Fisher-Informed Parameterwise Aggregation for Federated Learning with Heterogeneous Data
Zhipeng Chang, Ting He, Wenrui Hao
TL;DR
This work addresses the challenge of non-IID data in federated learning by moving beyond uniform client-level scaling to parameterwise aggregation guided by the Fisher Information Matrix. FIPA uses a low-rank spectral approximation of each client's FIM to compute parameter-specific weights, enabling direction-aware updates that better reflect data informativeness. The method is paired with a two-stage training protocol (warmup followed by FIPA refinement) and supports parameter-efficient fine-tuning for large models, maintaining practicality through subspace-based computation and QR-based server merges. Empirically, FIPA improves accuracy across nonlinear function fitting, PDE learning with PINNs, and image classification under varying heterogeneity, and it can complement existing client-side optimization strategies.

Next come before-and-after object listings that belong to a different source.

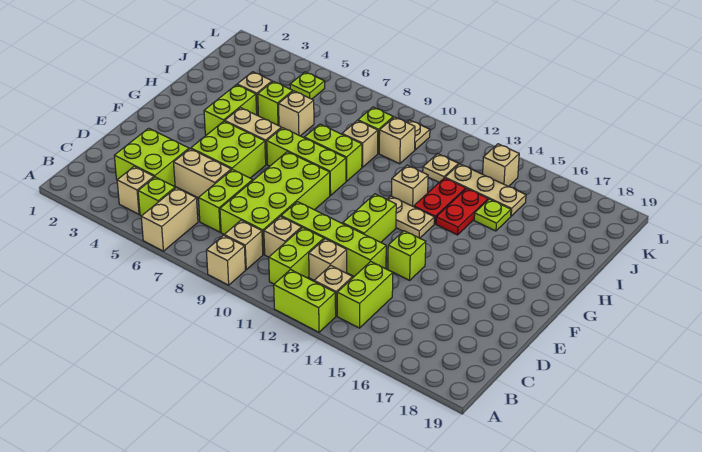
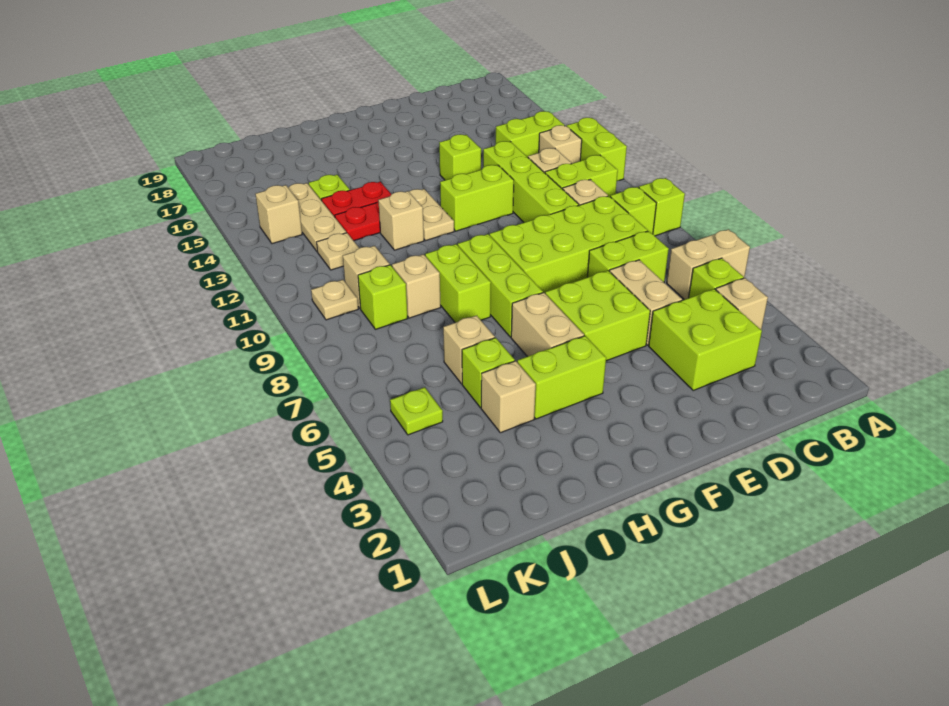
tan brick A9 level 1 -> lime brick A9 level 1
tan brick B9 level 1 -> lime brick B9 level 1

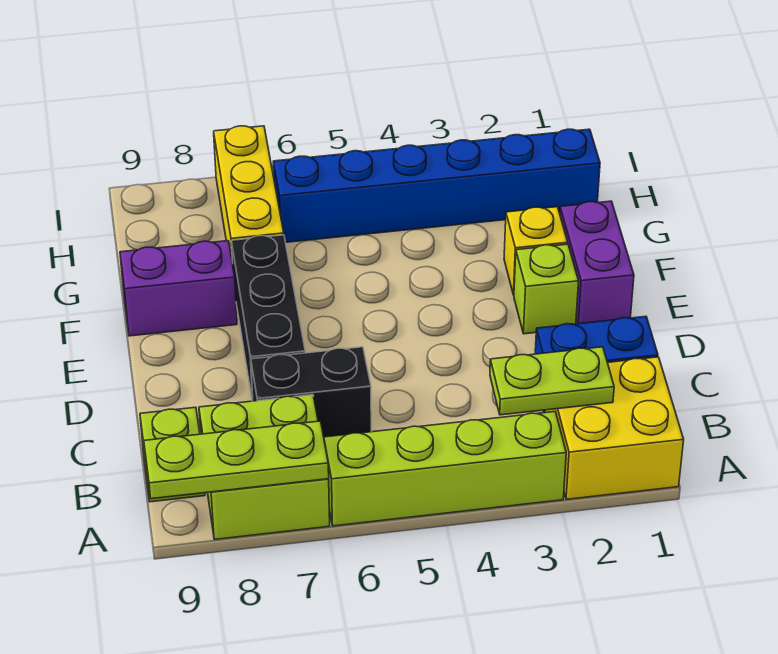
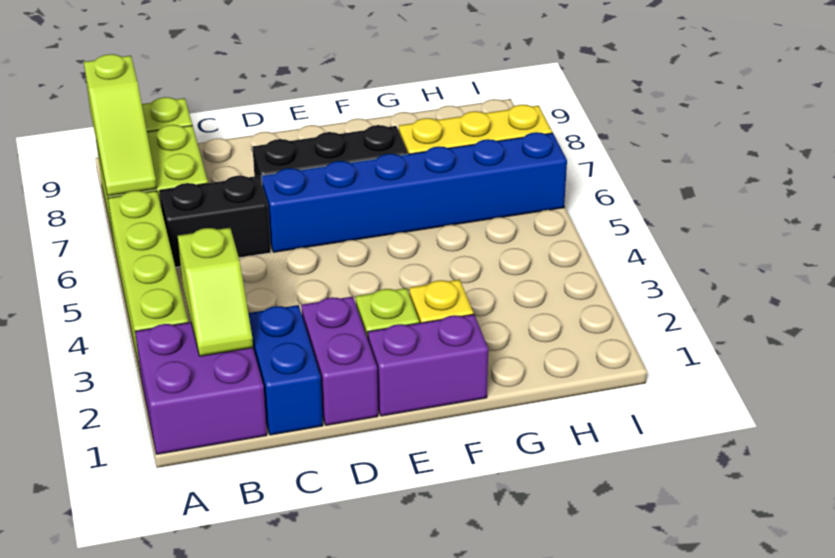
yellow brick A1:B2 level 1 -> purple brick A1:B2 level 1
lime plate A7:A9 level 2 -> lime slope A7:A9 level 2 top 9
lime plate B2:B3 level 2 -> lime slope B2:B3 level 2 top 3
black brick C6:C7 level 1 -> black brick B6:C6 level 1
purple brick F8:F9 level 1 -> purple brick D1:D2 level 1
blue brick H1:H6 level 1 -> blue brick D6:I6 level 1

The results suggest that leveraging Fisher-guided, parameterwise aggregation yields robust, scalable gains in heterogeneous federated settings.
Abstract
Federated learning aggregates model updates from distributed clients, but standard first order methods such as FedAvg apply the same scalar weight to all parameters from each client. Under non-IID data, these uniformly weighted updates can be strongly misaligned across clients, causing client drift and degrading the global model. Here we propose Fisher-Informed Parameterwise Aggregation (FIPA), a second-order aggregation method that replaces client-level scalar weights with parameter-specific Fisher Information Matrix (FIM) weights, enabling true parameter-level scaling that captures how each client's data uniquely influences different parameters. With low-rank approximation, FIPA remains communication- and computation-efficient. Across nonlinear function regression, PDE learning, and image classification, FIPA consistently improves over averaging-based aggregation, and can be effectively combined with state-of-the-art client-side optimization algorithms to further improve image classification accuracy. These results highlight the benefits of FIPA for federated learning under heterogeneous data distributions.